[Begin Text extract]
Here’s an example using the sentence-transformers library:

from sentence_transformers import SentenceTransformer
from sklearn.metrics.pairwise import cosine_similarity

model = SentenceTransformer('all-mpnet-base-v2') # A good general-purpose model

sentences = [
    "Software Engineer with Python and Java experience.",
    "Data Scientist specializing in machine learning and Python.",
    "Senior Java Developer with experience in backend systems.",
    "Marketing Manager with expertise in digital marketing."
]

embeddings = model.encode(sentences)

# Calculate cosine similarity between the first and second sentences
similarity = cosine_similarity(embeddings[0].reshape(1, -1), embeddings[1].reshape(1, -1))

print(f"Cosine similarity between sentence 1 and 2: {similarity[0][0]}")

Sentence transformers offer several advantages:

Semantic Understanding: They capture semantic relationships between words and phrases.
Contextual Embeddings: They generate different embeddings for the same word depending on the context.
Pre-trained Models: Pre-trained models are available, reducing the need for extensive training.

However, they also have drawbacks:

Computational Cost: Encoding sentences can be more computationally expensive than TF-IDF.
Model Size: Sentence transformer models can be large, requiring significant memory.

Scaling Text Similarity with FAISS

To address the scalability challenges of calculating cosine similarity across millions of job listings and candidate profiles, we leverage Facebook AI Similarity Search (FAISS). FAISS is a library specifically designed for efficient similarity search in high-dimensional spaces.

FAISS allows us to:

Index Embeddings: Create an index of sentence embeddings for fast retrieval.
Approximate Nearest Neighbor Search: Find the most similar embeddings without exhaustively comparing all pairs.
GPU Acceleration: Leverage GPUs for significant performance improvements.

Here’s a simplified example of how we might use FAISS:

import faiss
import numpy as np
from sentence_transformers import SentenceTransformer

# Load a pre-trained sentence transformer model
model = SentenceTransformer('all-mpnet-base-v2')

# Example data (replace with actual job descriptions)
job_descriptions = [
    "Senior Software Engineer specializing in backend development with Java and Spring Boot.",
    "Data Scientist with experience in machine learning, Python, and data visualization.",
    "Frontend Developer proficient in React and JavaScript.",
    "Full-Stack Engineer with expertise in Node.js, React, and PostgreSQL."
]

# Generate sentence embeddings
embeddings = model.encode(job_descriptions)
dimension = embeddings.shape[1] #embedding dimension

# Build the FAISS index
index = faiss.IndexFlatL2(dimension) # Using L2 distance
index.add(embeddings)

# Example query (replace with a candidate profile embedding)
query_embedding = model.encode(["Experienced Software Engineer with Python and machine learning skills."])
[End Text extract]
[Begin Records provided]
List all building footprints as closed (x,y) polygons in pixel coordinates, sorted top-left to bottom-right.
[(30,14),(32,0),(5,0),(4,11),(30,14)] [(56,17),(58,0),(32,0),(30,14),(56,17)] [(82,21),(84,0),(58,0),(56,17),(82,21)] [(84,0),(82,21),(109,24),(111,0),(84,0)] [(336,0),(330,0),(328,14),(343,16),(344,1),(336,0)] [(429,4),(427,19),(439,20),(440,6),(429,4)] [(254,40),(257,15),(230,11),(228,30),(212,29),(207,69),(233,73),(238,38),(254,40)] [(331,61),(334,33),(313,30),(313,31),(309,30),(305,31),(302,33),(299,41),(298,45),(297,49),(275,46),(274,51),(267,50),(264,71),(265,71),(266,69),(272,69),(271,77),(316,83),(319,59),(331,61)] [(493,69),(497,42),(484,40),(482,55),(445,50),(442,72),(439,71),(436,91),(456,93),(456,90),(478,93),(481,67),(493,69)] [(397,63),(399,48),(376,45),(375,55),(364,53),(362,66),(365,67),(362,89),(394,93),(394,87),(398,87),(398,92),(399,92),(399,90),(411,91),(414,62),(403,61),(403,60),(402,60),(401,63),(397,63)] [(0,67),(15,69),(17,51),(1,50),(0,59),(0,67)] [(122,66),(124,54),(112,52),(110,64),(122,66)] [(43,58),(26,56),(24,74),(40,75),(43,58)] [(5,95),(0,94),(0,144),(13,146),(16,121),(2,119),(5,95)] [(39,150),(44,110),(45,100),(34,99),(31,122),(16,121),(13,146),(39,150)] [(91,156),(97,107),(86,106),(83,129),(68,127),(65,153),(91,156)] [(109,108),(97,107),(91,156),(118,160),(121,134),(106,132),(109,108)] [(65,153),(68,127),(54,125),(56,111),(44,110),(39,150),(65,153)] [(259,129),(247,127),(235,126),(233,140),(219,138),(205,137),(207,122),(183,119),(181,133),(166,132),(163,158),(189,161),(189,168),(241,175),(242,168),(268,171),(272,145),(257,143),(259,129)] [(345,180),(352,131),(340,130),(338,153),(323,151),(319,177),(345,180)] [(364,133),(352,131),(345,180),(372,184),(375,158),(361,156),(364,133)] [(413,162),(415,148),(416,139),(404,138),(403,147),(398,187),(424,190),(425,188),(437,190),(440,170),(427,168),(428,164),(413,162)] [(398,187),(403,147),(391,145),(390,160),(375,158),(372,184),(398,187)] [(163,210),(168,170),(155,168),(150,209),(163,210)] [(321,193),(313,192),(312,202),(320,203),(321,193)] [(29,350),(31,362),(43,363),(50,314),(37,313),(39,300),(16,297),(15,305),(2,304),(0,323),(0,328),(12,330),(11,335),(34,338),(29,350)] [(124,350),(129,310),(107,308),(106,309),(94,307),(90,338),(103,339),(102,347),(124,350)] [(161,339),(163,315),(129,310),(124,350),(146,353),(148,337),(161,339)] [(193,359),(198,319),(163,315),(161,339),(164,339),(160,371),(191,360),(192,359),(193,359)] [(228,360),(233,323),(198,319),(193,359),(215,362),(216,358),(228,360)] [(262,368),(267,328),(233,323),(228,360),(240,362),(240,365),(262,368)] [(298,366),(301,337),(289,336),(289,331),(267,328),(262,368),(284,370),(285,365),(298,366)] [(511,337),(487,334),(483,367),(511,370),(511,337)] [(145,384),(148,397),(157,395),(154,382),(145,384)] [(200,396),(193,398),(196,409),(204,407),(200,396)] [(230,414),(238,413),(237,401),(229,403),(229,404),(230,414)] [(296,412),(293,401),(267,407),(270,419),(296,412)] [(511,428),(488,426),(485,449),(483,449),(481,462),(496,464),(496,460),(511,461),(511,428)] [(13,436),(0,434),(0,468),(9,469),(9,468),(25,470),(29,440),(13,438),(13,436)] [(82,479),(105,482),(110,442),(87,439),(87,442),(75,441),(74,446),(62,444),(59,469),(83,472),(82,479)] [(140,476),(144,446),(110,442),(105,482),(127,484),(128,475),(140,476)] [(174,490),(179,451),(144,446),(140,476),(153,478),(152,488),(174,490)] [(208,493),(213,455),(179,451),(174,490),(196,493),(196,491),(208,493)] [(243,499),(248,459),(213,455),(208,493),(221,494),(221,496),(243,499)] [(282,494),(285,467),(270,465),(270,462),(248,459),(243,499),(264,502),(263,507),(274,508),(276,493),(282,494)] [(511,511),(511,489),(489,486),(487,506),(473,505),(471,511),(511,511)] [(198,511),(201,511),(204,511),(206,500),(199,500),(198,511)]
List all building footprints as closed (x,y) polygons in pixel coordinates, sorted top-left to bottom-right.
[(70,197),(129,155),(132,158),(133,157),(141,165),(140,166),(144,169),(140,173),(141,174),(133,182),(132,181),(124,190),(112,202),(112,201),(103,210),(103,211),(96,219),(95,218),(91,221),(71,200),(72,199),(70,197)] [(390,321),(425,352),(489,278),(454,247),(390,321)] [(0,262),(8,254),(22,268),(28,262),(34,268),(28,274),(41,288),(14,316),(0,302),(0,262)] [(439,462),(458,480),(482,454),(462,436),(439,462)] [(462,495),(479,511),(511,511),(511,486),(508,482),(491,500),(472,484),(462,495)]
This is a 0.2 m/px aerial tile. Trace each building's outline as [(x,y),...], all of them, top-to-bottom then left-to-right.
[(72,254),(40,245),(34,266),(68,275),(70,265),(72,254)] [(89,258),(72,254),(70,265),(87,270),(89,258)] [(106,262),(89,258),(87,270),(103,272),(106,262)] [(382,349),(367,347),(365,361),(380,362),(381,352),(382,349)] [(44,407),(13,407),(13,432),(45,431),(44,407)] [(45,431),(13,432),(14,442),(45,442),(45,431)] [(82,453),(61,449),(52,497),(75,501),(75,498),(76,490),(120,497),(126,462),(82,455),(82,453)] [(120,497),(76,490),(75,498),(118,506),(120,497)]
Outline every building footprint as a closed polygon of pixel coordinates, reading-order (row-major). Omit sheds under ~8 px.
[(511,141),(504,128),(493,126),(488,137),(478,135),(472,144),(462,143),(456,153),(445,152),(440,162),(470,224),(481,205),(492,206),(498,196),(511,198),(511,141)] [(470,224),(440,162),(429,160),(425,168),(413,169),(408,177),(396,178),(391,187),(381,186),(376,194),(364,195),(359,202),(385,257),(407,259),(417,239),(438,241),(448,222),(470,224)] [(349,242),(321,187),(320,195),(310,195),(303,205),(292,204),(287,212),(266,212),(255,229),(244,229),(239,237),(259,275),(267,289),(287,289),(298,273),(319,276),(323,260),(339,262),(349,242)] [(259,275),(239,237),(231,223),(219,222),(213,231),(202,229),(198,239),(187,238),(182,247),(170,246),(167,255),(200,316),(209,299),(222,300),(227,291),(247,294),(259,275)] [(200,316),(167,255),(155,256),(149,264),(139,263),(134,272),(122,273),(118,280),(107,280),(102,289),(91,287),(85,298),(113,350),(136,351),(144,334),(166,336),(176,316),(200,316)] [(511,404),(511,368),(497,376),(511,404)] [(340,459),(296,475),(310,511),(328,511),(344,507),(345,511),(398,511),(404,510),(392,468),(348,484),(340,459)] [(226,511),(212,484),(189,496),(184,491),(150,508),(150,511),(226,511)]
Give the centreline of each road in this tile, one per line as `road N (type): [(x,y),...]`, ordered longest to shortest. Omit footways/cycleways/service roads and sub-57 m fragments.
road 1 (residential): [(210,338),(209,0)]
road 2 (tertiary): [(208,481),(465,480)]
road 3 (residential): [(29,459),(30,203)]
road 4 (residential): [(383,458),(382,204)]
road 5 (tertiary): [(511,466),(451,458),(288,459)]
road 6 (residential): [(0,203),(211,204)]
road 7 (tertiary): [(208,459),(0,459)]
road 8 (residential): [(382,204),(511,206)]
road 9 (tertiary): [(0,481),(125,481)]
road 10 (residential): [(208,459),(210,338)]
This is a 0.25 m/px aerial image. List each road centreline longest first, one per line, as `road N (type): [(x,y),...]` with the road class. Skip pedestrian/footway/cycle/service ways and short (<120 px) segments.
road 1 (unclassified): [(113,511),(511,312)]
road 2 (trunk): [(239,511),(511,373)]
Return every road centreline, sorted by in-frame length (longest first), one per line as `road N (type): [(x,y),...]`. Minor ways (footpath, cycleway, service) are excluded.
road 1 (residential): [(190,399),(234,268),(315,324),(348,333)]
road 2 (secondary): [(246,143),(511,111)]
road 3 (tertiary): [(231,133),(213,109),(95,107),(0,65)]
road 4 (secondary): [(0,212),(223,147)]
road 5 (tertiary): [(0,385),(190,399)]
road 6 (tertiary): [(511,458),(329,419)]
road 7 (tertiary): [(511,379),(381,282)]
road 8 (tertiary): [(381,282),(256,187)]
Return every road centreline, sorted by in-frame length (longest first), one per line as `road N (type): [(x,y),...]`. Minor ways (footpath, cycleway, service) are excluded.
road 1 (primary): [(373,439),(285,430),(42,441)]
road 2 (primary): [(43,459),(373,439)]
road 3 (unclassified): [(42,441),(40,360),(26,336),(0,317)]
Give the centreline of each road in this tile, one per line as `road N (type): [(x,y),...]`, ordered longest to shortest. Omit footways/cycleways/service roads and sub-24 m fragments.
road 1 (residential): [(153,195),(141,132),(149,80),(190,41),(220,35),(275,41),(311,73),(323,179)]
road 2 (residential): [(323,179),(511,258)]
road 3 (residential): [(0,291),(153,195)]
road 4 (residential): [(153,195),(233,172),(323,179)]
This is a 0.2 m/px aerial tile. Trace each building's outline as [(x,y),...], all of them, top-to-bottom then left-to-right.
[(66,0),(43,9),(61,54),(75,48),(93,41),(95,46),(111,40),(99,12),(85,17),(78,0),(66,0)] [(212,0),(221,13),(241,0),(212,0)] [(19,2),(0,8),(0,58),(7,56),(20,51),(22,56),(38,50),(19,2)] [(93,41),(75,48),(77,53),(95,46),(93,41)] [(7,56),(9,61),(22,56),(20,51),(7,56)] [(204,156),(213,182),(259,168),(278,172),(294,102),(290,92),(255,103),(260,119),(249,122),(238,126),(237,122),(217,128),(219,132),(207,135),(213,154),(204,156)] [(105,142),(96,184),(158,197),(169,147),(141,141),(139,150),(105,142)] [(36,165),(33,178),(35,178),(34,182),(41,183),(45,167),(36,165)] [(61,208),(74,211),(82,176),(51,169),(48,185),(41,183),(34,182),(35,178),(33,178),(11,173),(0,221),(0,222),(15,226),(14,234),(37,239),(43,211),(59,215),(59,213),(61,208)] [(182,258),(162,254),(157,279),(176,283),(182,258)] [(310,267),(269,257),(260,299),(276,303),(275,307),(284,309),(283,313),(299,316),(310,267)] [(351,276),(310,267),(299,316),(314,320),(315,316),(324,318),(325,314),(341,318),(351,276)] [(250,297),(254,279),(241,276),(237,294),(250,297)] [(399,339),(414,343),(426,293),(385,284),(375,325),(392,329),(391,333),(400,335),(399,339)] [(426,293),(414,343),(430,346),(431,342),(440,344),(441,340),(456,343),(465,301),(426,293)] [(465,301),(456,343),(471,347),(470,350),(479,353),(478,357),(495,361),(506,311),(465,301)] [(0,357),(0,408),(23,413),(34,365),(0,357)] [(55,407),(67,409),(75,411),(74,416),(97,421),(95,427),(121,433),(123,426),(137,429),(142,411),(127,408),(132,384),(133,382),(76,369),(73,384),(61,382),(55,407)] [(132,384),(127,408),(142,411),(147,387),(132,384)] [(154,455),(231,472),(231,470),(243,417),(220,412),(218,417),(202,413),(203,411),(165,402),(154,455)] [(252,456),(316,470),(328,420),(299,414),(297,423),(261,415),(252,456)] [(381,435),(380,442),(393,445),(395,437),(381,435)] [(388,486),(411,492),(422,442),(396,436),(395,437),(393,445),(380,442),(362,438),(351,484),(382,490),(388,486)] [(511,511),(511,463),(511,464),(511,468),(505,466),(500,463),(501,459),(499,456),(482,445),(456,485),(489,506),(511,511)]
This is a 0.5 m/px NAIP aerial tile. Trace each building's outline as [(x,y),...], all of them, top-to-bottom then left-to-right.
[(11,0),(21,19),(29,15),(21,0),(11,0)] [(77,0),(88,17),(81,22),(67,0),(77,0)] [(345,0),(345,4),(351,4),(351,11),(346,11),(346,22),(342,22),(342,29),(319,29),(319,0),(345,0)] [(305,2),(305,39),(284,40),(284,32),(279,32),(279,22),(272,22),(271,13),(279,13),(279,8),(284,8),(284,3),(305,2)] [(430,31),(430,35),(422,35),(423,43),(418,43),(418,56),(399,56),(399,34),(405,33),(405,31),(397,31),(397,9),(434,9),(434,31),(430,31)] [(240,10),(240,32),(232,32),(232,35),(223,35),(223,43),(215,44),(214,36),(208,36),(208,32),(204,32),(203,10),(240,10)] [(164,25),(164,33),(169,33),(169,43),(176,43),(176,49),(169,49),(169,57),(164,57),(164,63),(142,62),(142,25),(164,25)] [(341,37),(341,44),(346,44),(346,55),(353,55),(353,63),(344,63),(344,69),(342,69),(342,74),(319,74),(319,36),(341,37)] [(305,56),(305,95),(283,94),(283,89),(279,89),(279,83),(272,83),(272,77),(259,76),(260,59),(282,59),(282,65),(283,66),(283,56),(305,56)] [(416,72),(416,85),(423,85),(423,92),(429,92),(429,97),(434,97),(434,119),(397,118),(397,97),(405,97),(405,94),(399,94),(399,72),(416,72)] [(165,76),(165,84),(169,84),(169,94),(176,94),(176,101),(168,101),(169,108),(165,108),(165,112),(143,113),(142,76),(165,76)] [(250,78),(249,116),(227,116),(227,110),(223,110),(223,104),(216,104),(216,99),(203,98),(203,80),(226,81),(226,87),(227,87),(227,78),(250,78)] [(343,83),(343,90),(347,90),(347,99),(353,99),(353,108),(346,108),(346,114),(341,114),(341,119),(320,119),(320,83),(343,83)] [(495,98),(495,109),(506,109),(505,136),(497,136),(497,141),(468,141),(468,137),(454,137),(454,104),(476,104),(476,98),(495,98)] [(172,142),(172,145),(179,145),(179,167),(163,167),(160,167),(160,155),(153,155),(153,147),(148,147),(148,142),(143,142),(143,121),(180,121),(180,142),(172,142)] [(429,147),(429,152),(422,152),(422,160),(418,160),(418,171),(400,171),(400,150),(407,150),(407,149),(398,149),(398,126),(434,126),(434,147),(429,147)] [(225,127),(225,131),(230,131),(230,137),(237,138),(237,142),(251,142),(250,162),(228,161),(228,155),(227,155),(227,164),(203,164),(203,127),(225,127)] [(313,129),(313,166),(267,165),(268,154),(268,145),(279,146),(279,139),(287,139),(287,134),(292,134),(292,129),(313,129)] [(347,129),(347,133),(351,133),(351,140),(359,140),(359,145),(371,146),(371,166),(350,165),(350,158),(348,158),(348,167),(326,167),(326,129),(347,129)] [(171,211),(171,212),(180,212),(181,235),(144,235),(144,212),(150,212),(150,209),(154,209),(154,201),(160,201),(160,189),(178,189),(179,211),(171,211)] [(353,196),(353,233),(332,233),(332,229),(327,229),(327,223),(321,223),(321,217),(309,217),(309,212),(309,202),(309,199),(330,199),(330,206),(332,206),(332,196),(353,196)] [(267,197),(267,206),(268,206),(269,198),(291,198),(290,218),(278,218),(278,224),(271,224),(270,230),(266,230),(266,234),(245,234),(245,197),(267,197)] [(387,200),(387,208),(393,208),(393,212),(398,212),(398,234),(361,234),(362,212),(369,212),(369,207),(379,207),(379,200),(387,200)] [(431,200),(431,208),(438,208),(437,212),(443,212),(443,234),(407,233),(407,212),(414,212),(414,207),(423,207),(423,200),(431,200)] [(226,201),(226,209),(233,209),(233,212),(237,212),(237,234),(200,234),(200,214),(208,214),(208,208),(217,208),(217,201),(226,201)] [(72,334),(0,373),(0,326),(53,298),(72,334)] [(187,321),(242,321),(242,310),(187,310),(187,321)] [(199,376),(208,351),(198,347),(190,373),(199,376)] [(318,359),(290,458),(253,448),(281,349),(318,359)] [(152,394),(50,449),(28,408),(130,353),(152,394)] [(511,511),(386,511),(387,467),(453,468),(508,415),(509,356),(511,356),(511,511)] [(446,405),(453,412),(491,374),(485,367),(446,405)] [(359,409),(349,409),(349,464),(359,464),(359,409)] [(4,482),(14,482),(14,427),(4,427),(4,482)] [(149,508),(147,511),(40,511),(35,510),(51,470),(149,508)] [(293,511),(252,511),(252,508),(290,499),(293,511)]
[End Records provided]
Requests.
1: According to the text on sentence transformers and FAISS, what does the name FAISS stand for?
2: Extend the text on sentence transformers and FAISS, picking up right after its final line of code.

Set of answers.
1: Facebook AI Similarity Search.

2:
# Perform the search
k = 2  # Number of nearest neighbors to retrieve
distances, indices = index.search(query_embedding, k)

print("Distances:", distances) #distance between query and retrieved vectors
print("Indices:", indices) #index of retrieved vectors from job_descriptions

This example creates a IndexFlatL2 index, which performs an exact search using L2 distance (Euclidean distance). For even faster search, especially with very large datasets, you can explore approximate nearest neighbor indices like IndexIVFFlat or IndexHNSWFlat.

Performance Comparison and Tuning

We conducted extensive benchmarks to compare the performance of different text similarity methods on our dataset of European job listings. Here’s a simplified table illustrating the relative performance (lower time is better):

Method	Accuracy (Relative)	Indexing Time (Relative)	Query Time (Relative)	Memory Usage (Relative)
TF-IDF + Cosine Similarity	0.75	1.0	1.0	1.0
Sentence Transformer + FAISS	0.90	5.0	2.0	4.0
Sentence Transformer + Exact	0.90	N/A	10.0	4.0

Important Notes:

“Accuracy” is a relative score based on our internal evaluation metrics.
“Relative” times are normalized to the TF-IDF + Cosine Similarity baseline.
Exact search using sentence transformers is extremely slow and not feasible for large datasets.

As you can see, sentence transformers with FAISS offer a good balance between accuracy and performance. We continuously tune our FAISS indexes and experiment with different sentence transformer models to optimize for both speed and accuracy. We also consider other similarity metrics like dot product when appropriate, especially as FAISS supports many.

Salary Insights with Text Similarity

Text similarity can also be used to gain insights into salary expectations for different roles and skillsets. By clustering similar job descriptions based on their embeddings, we can analyze the salary ranges associated with each cluster.

For example, we might find that “Data Scientist” roles with experience in “deep learning” and “natural language processing” command a higher salary than those focused solely on “statistical modeling.”

Here’s a table showcasing average salary ranges for Software Engineers with different specializations across various European countries, derived from aggregated job listing data.

Specialization	Germany (€)	UK (£)	Netherlands (€)	France (€)	Spain (€)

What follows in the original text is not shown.